First 15 Biomarkers (out of 81 total)

CA-125
- Status: provisional
- Confidence: 0.45, Usage: 2
- Source: PMC12757429
JC-1 fluorescent probe
- Status: provisional
- Confidence: 0.475, Usage: 1
- Source: PMC12757429
BCR Shannon diversity
- Status: provisional
- Confidence: 0.35, Usage: 2
- Source: PMC12757429
...
DDR-IF score
- Status: provisional
- Confidence: 0.475, Usage: 21
- Source: PMC12757875
...
STING activation score
- Status: provisional
- Confidence: 0.475, Usage: 1
- Source: PMC12757875

Observations:

All 15 biomarkers shown are provisional (none have been promoted to canonical status yet)
They come from 2 medical papers (PMC12757429 and PMC12757875)
Usage counts range from 1 to 21 (DDR-IF score being the most used)
Confidence scores range from 0.35 to 0.475
Many relate to cancer research (STING pathway, TCGA cohort, CA-125, etc.)

Query 3: DDR-IF Score Investigation

User: DDR-IF score is discussed (possibly for the first time?) in this paper: https://pubmed.ncbi.nlm.nih.gov/41487593/ - curious that it has no canonical ID

Assistant: Excellent detective work! You're absolutely right.
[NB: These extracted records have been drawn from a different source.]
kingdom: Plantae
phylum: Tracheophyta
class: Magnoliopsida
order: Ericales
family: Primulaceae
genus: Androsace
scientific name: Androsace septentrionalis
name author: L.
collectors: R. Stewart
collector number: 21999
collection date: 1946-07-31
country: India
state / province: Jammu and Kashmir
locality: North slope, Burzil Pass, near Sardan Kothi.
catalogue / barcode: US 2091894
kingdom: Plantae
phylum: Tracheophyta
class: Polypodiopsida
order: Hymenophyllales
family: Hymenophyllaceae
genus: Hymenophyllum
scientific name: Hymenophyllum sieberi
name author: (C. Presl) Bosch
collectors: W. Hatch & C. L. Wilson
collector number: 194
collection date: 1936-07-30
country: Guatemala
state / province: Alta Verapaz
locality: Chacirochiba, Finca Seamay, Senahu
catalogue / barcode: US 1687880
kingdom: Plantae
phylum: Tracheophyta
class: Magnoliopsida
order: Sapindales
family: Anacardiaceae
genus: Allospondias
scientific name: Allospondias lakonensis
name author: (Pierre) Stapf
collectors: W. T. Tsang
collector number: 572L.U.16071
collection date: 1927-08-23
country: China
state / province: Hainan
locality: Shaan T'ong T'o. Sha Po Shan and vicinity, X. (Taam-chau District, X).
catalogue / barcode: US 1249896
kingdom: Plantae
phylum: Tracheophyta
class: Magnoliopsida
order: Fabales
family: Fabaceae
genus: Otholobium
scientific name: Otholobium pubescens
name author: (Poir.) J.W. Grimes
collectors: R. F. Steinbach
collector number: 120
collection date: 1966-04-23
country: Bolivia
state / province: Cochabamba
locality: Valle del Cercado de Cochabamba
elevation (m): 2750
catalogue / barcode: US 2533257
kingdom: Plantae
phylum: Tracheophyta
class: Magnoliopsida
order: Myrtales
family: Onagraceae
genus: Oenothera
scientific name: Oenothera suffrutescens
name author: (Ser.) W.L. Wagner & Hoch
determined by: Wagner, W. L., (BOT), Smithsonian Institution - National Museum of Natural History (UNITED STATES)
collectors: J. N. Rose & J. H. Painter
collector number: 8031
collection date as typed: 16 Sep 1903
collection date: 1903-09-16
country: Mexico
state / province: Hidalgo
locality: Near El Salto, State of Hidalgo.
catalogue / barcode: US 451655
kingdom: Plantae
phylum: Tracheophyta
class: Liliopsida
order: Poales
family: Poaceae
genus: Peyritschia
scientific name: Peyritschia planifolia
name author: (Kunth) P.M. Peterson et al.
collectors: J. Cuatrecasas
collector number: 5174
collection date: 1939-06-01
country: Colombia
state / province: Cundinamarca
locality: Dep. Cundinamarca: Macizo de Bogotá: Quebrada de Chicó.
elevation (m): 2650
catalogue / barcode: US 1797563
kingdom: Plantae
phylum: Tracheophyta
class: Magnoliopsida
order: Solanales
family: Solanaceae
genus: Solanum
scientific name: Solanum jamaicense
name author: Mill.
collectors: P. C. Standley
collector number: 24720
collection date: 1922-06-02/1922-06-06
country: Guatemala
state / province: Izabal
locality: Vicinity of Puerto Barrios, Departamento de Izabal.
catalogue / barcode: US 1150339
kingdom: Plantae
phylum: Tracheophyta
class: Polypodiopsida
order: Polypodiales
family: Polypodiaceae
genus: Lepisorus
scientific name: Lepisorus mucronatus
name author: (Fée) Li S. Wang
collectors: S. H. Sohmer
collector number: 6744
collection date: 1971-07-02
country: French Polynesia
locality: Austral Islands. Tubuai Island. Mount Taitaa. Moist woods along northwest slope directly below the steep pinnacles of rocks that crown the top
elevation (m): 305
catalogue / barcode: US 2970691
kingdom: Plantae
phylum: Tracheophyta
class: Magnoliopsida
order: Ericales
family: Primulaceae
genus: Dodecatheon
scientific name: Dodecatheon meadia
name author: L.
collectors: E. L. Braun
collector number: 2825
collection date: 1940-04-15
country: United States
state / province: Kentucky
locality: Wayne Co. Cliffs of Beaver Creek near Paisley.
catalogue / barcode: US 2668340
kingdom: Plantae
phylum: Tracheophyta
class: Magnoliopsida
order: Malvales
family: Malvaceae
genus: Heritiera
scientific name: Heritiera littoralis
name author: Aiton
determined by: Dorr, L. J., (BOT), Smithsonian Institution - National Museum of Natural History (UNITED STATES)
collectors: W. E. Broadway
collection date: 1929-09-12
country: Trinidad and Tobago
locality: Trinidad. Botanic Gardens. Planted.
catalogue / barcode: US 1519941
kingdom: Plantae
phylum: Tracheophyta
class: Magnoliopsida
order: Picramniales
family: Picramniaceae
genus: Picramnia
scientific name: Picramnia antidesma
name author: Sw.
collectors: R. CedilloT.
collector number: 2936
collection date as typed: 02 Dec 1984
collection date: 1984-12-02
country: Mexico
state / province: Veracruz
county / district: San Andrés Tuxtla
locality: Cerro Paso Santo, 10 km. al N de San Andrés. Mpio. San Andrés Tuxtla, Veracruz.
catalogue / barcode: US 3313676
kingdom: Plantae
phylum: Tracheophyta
The DDR-IF score has no canonical ID because it's a novel composite biomarker introduced in that very recent paper (PMC12757875, which corresponds to PubMed ID 41487593).

Why DDR-IF score is provisional (not canonical):

Novel Research Contribution: The paper introduces the DDR-IF score as a new composite biomarker that integrates:

DNA Damage Response (DDR) alterations (HRD component)
Immune Infiltration (IF) features (TME/tumor microenvironment)
STING activation (immune signaling)

From the relationships extracted:

Purpose: Predicts PARP-ICB (PARP inhibitor + immune checkpoint blockade) response in ES-SCLC (extensive-stage small cell lung cancer)
- AUROC = 0.81 (strong predictive power)
Clinical utility: Identifies tumors most susceptible to PARP-ICB combination therapy
Cut-off: ≥0.65 defines "DDR-IF-high" status

Why no canonical ID exists:

This is cutting-edge research (2026 paper based on the creation date in properties)
Not yet incorporated into standardized biomarker databases like:
- MeSH (Medical Subject Headings)
- LOINC (Logical Observation Identifiers Names and Codes)
- NCBI Gene (for molecular markers)
May require validation in multiple studies before databases assign canonical identifiers
It's a composite score (not a single molecule/gene), which makes canonicalization more complex

The knowledge graph correctly identified it as provisional with decent usage (21 mentions across 3 papers), showing it's gaining traction but not yet standardized in biomedical ontologies.

Query 4: Understanding STING Activation

User: dumb question, what is STING activation?

Assistant: Not a dumb question at all! STING is actually pretty complex immunology. Let me search the knowledge graph for more details.

STING = Stimulator of Interferon Genes

What it does:

STING is part of your innate immune system - your body's first-line defense against threats. Think of it as an alarm system inside cells.

How it works:

Detection: When DNA appears in the wrong place inside a cell (e.g., from viruses, bacteria, or damaged cancer cells), a sensor called cGAS detects it
Activation: cGAS triggers STING protein, which gets phosphorylated (p-STING in the biomarker list)
Alarm response: Activated STING causes the cell to produce:
- Interferons (signaling proteins that alert the immune system)
- Inflammatory cytokines (recruit immune cells to attack)

Why it matters in cancer:

The double-edged sword:

Good news: Cancer cells with damaged DNA can trigger STING → immune system attacks tumor
Bad news: Chronic activation can lead to "cGAS-STING exhaustion" where the pathway stops working (like a fire alarm that gets ignored)

In the DDR-IF score context:

Tumors with DNA damage (from PARP inhibitors) → release DNA fragments → activate STING
STING activation → recruits immune cells → makes immunotherapy (checkpoint blockade) work better
The DDR-IF score measures STING activation to predict which tumors will respond to the PARP + immunotherapy combination

Clinical relevance:

"STING-desert phenotypes" = tumors with no STING activity (won't respond well to immunotherapy)
"STING agonists" = drugs being developed to artificially activate this pathway

So STING activation is basically your cell's burglar alarm going off when it detects suspicious DNA, calling in the immune system cavalry!